What are the numbers?
  • As of the end of 2013, 6,758 individuals reported with HIV or AIDS are presumed to be living in Wisconsin.
  • The Centers for Disease Control estimates that 15.8% of all persons living with HIV do not know they are infected.
  • In 2013, there were 255 new HIV cases reported in Wisconsin.
    • 36% of new HIV cases reported were among young people ages 15-29.
    • 59% of new HIV cases reported were members of racial/ethnic minorities.
    • 85% of new HIV cases reported were among gay men.  
  • HIV infections have been reported in all 72 counties in Wisconsin, with highest concentration in Milwaukee County.
  • Six out of 10 teenagers who are HIV positive don't even know they have the disease.

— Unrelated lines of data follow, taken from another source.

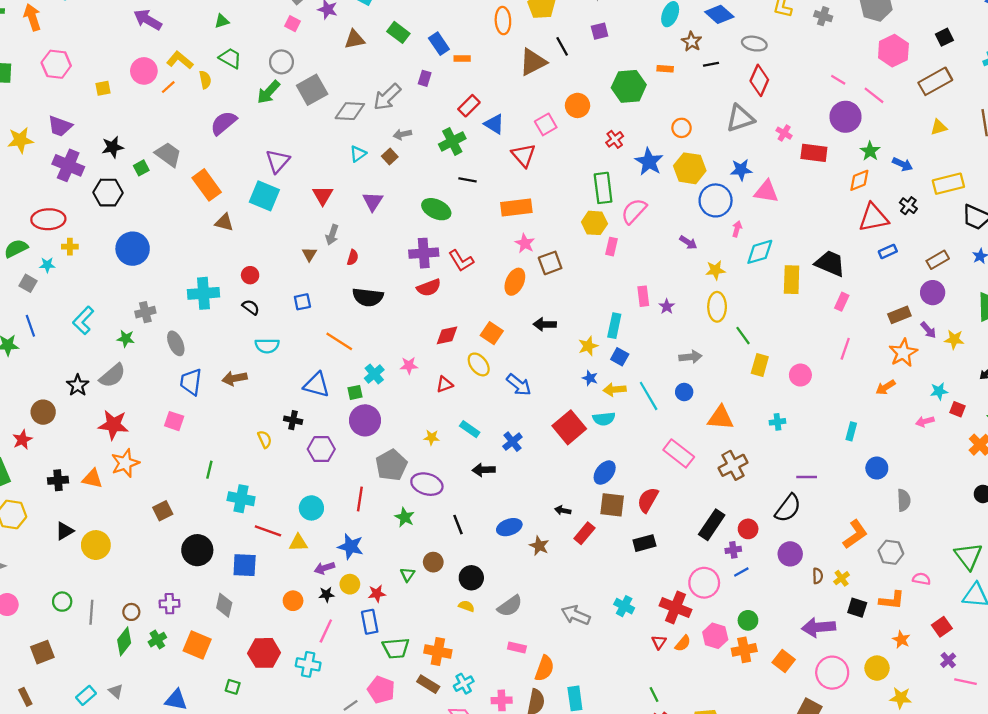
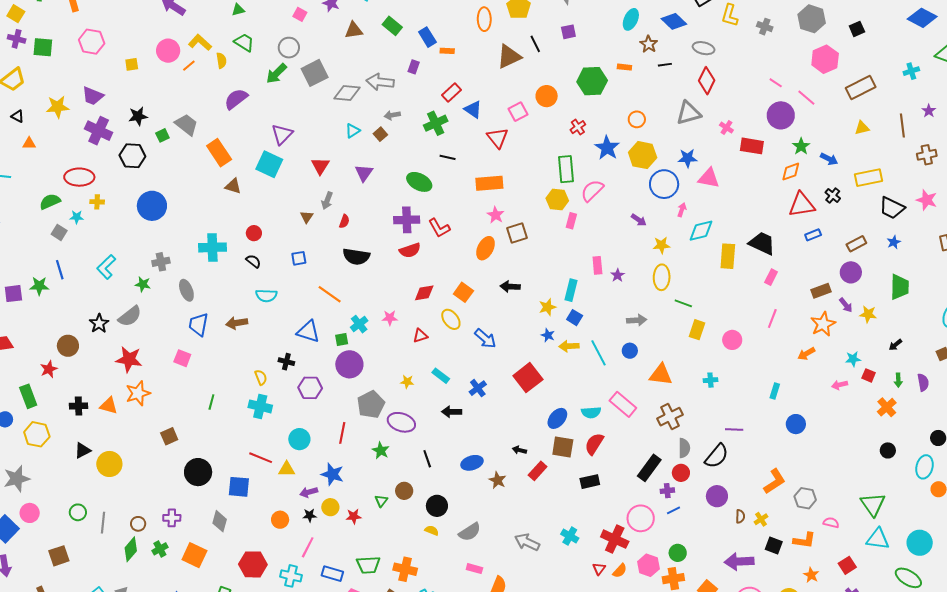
black square: (944, 37) -> (857, 29), moved
gray arrow: (387, 97) -> (380, 82), turned 48
green line: (743, 336) -> (683, 303), turned -36
cyan semicircle: (604, 419) -> (591, 412), moved
cyan cross: (241, 499) -> (260, 406), moved
gray semicircle: (904, 500) -> (684, 448), moved
blue rectangle: (370, 622) -> (332, 574), moved, turned -65

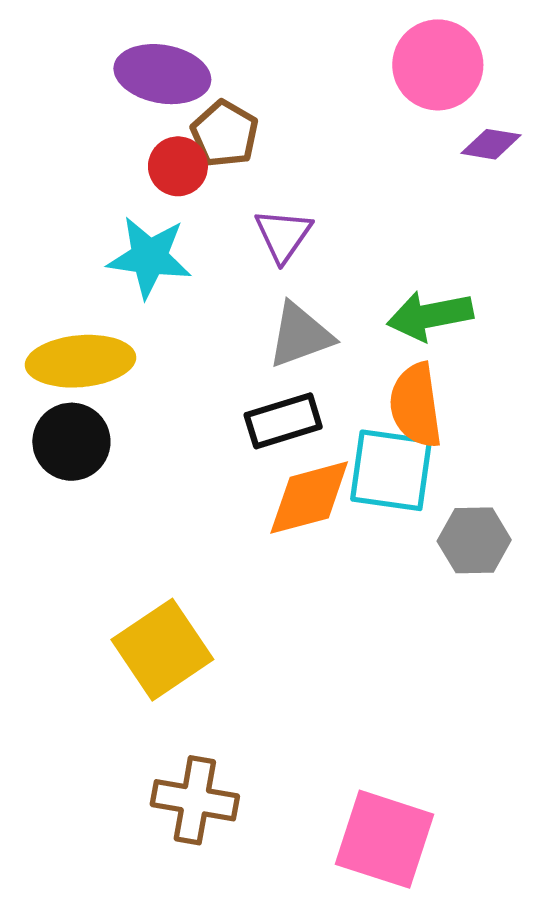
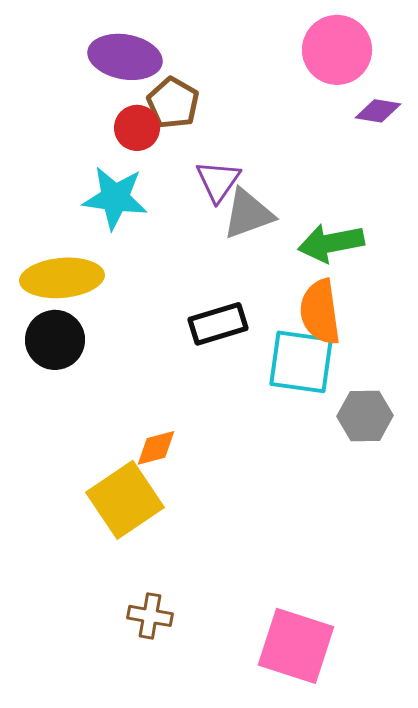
gray triangle: (300, 335) -> (248, 214), moved
orange diamond: (309, 498) -> (156, 448), moved, size x0.6
brown cross: (195, 800) -> (150, 616), size x0.7

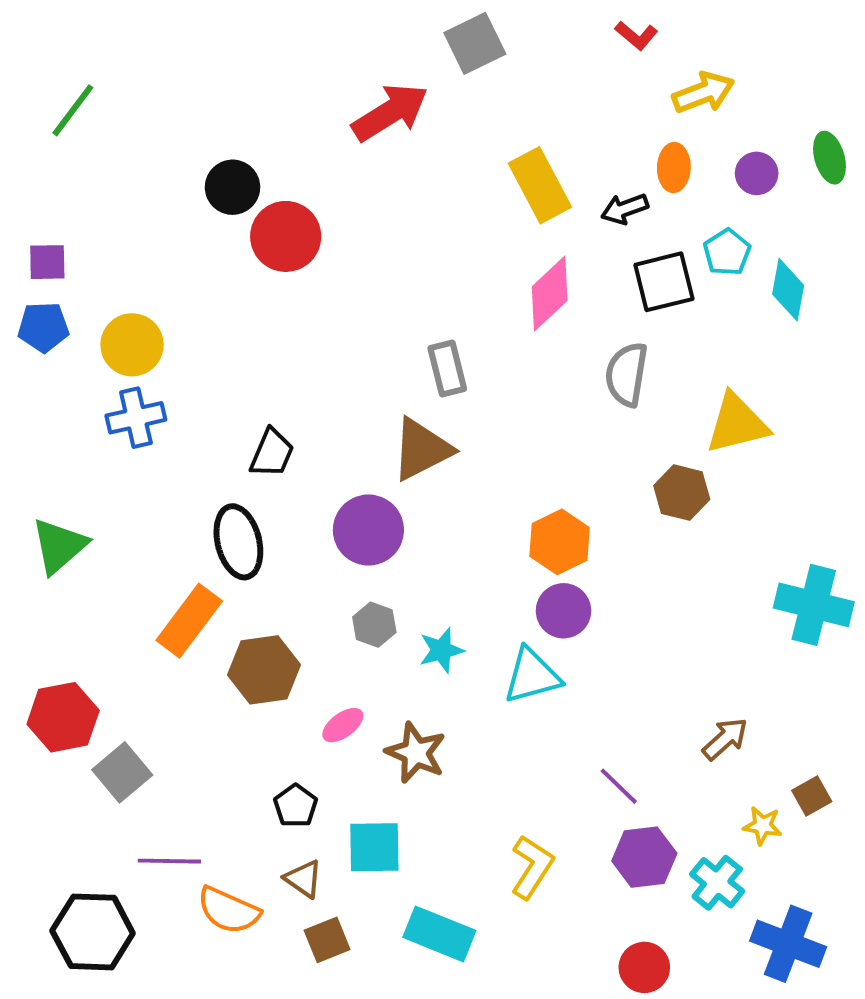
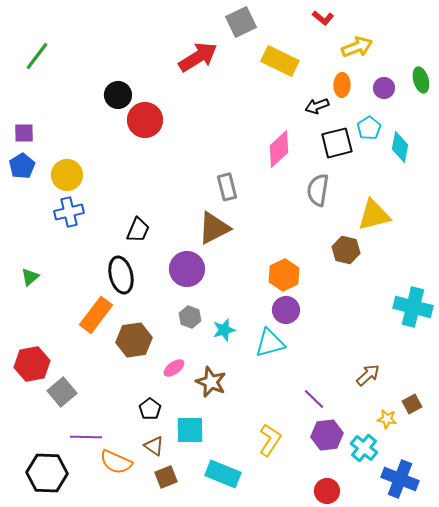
yellow rectangle: (540, 185) -> (280, 61), moved, turned -36
blue pentagon: (43, 327) -> (22, 166), turned -30
green triangle: (59, 546) -> (30, 277), size x0.6

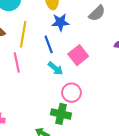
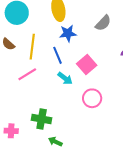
pink line: (17, 62) -> (27, 74), turned 72
pink circle: (72, 93) -> (92, 98), moved
green cross: (61, 114) -> (42, 119), moved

HIV is a disease that affects people regardless of age, gender, race, socioeconomic status and sexual orientation.  
HIV (Human Immunodeficiency Virus) is a virus that attacks and breaks down the body's immune system, making it difficult for the body to fight disease. When the immune system becomes weak, we lose our protection against illness and can develop serious and even life-threatening infections and/or cancer.
AIDS (Acquired Immune Deficiency Syndrome) is the condition people with HIV develop if they have one of the serious infections connected to HIV, or if blood tests show that their immune system has been very badly damaged by the virus. AIDS is the last and most severe stage of the HIV infection.
It usually takes several years before HIV breaks down the immune system badly enough to cause AIDS. Most people have few, if any symptoms for several years after contracting HIV. However, once HIV enters the blood stream, it can seriously compromise the immune system. It is important to note that not all people with HIV develop AIDS, and not all people with HIV die.
Methods of HIV Transmission
People with HIV can only pass on the disease when certain bodily fluids enter the bloodstream of another person.  These include blood, semen, vaginal fluids and breast milk. The three main ways these bodily fluids can enter another person's bloodstream are:
  • Unprotected Sex - having sex without a condom, including oral, anal and vaginal
  • Needle Sharing - the use of contaminated needles associated with IV drug use, steroid injection, tattoos and blood rituals
  • Mother-to-Child - through pregnancy, childbirth or breastfeeding
HIV cannot be transmitted through casual contact, including kissing or hugging. HIV is not transmitted through coughing, sneezing, toilet seats, phones, water fountains, sharing food and drink, or insect bites. No evidence exists that the virus can be transmitted through tears, saliva or sweat.